现在还不能倒下,至少要让那人、要让曦辰看到——
那日曦辰的眼神仍刻在她的脑海里,在看见那个盒子的内容物后,从轻蔑嘲讽刹那间变为了愤怒、憎恨和怨毒。她嘶吼着让她们滚,表情扭曲而痛苦。
盒内承装的月白双目是最诚恳的认罪书。作为悔过的证明,姐姐亲手挖下了她的双眼,明镜般的眼瞳永远失去了映照光明的可能。
她们很快就被赶了出去,但结果是好的,那些孩子们保下来了。
不知是放弃了还是什么,曦辰从那日起便像忘了姜家一般,再没有来过,也再没有限制过姜家,姐姐带着她、带着这些孩子们艰难生活了下去。
再后来,姜绛的真正身份被披露,戏剧性的,姜家从谋逆变成了功臣,处境依旧尴尬,却好转了许多,曦辰再没管过她们,这次是真正的,结束了。
姐姐也开始安排将这些孩子送走,厌倦了的便封了灵力去做普通人,还想留下的就改了传承送到别家,或干脆送出霁城,至少不要留在姜家这泥潭里。

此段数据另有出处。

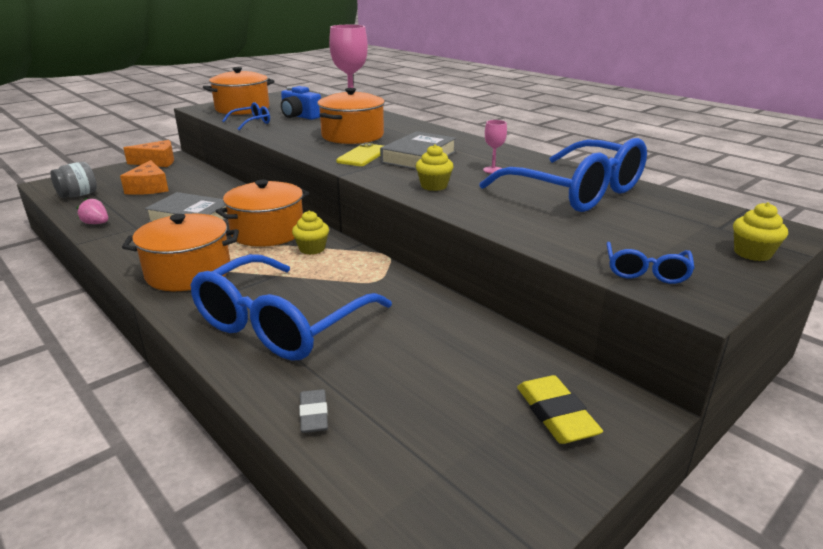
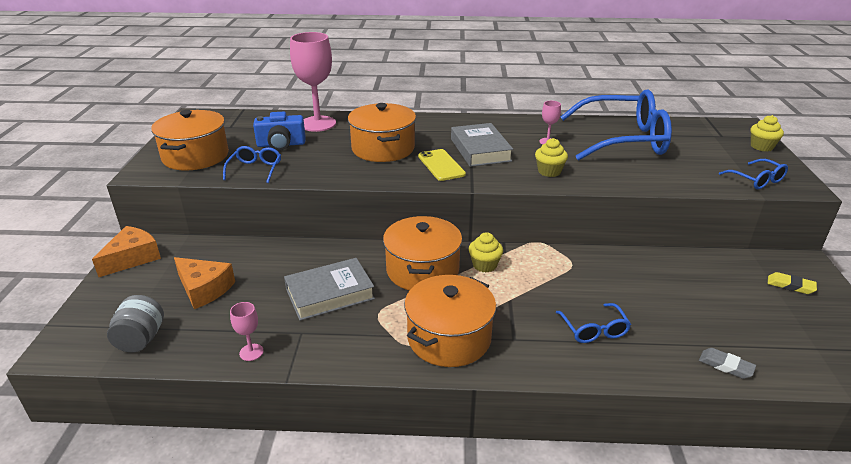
camera: 45 degrees left, 5 degrees up
(96, 223) = (251, 352): pink strawberry -> pink goblet
(281, 324) = (594, 330): blue glasses -> blue glasses, size x0.44
(556, 414) = (790, 286): yellow eraser -> yellow eraser, size x0.65

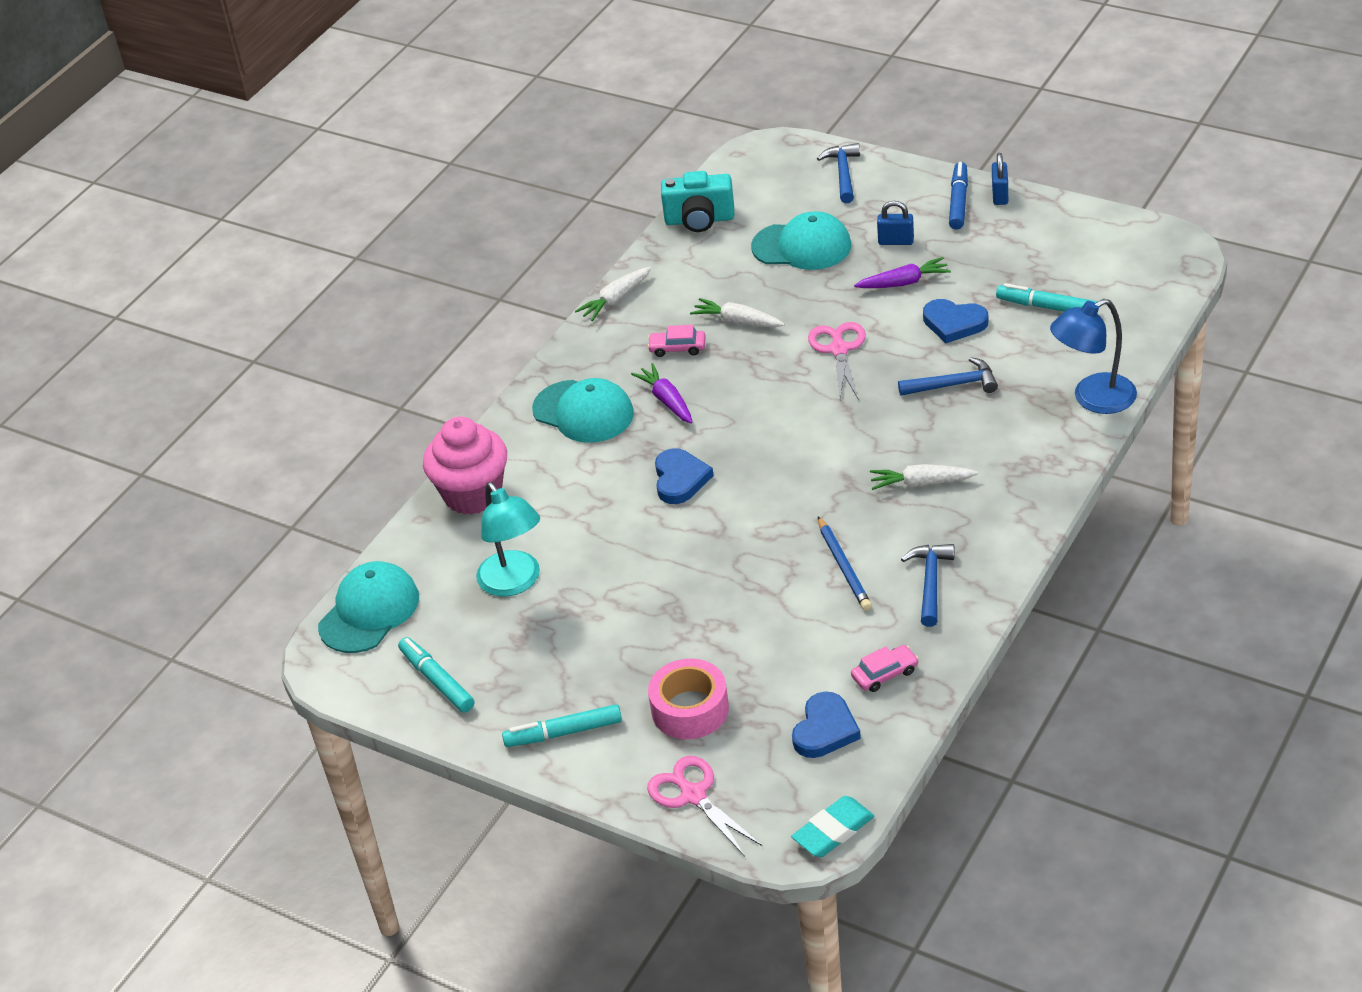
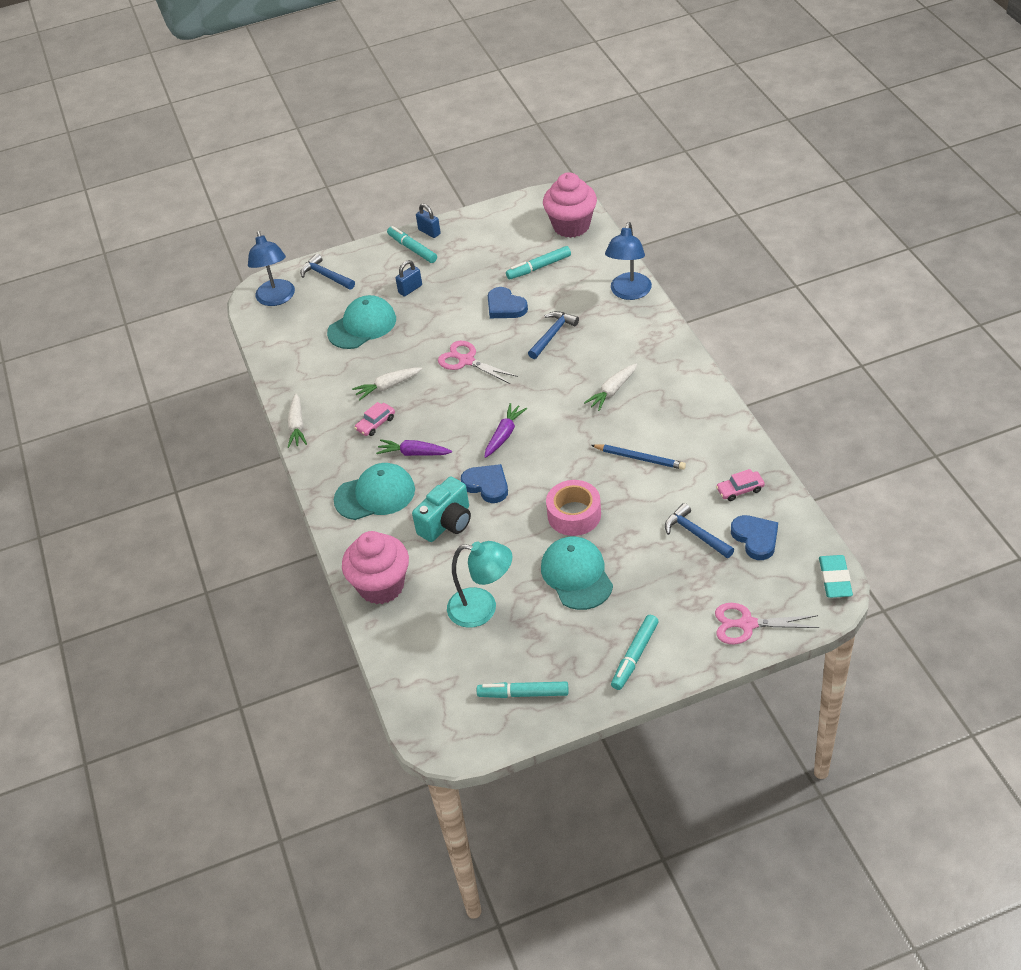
camera: 50 degrees left, 5 degrees up
(369, 611) = (423, 695): turquoise cap -> turquoise cap (576, 575)
(690, 709) = (678, 587): pink tape -> pink tape (574, 515)
(699, 220) = (279, 352): turquoise camera -> turquoise camera (447, 523)
(770, 166) = (277, 299): none -> blue lamp
(885, 674) = (740, 490): pink car -> pink car turned 120 degrees counterclockwise
(904, 282) = (447, 305): purple carrot -> purple carrot (504, 435)
(930, 583) = (692, 432): blue hammer -> blue hammer (695, 534)
(954, 323) = (505, 306): blue heart -> blue heart turned 75 degrees clockwise
(958, 201) = (412, 249): blue marker -> turquoise marker
(1146, 287) = (571, 226): none -> pink cupcake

最后剩下的只有一栋空落落的大宅、一个毫无意义的名号、姜月枝自己,还有姜盈菲。
她不愿走,不愿离开,固执地留在这里,姜月枝拗不过她,最后只能作罢,两姐妹就这么一直安静的、平静的生活下去。
龙庭集会,她本不想出席的,哪怕能见到曦辰也一样,但姜月枝要去,她也只好陪着。
那人变了很多,但依旧耀眼灼目,她一如过去一般仰望着,也如过去一样从未得到那人的眼神。
而后,思念便如蝴蝶,密密麻麻啃噬了整颗心脏。
眼前的蓝色已经浓郁到遮蔽视线,姜盈菲甩甩脑袋,试图甩掉那些多余的蝴蝶,却蓦地发现那些小生灵改变了轨迹。
它们朝着一个方向翩飞,如同蓝色的河流在天空中铺开,晶莹透亮宛如光带,大部分挥舞着翅膀消散,星星点点如同极光的银河。
只是情绪波动产生的蝴蝶无法维持得太久,姜盈菲急急忙忙将注意力转移,想跟着这条莹蓝色缎带找到那人,聚集的蝴蝶却倏尔溃散。
气息消失了,蝴蝶得不到支撑也化作光点消逝,姜盈菲站在满怀湛蓝星光中,神情闪过茫然。
出现……又瞬间消失了。她自一个封闭空间踏入另一个了吗?
得不到答案也没有答案,如此突兀又如此异常。寻不到目标的姜盈菲只知道,一定有什么重要事情,在无人可知的地方发生了。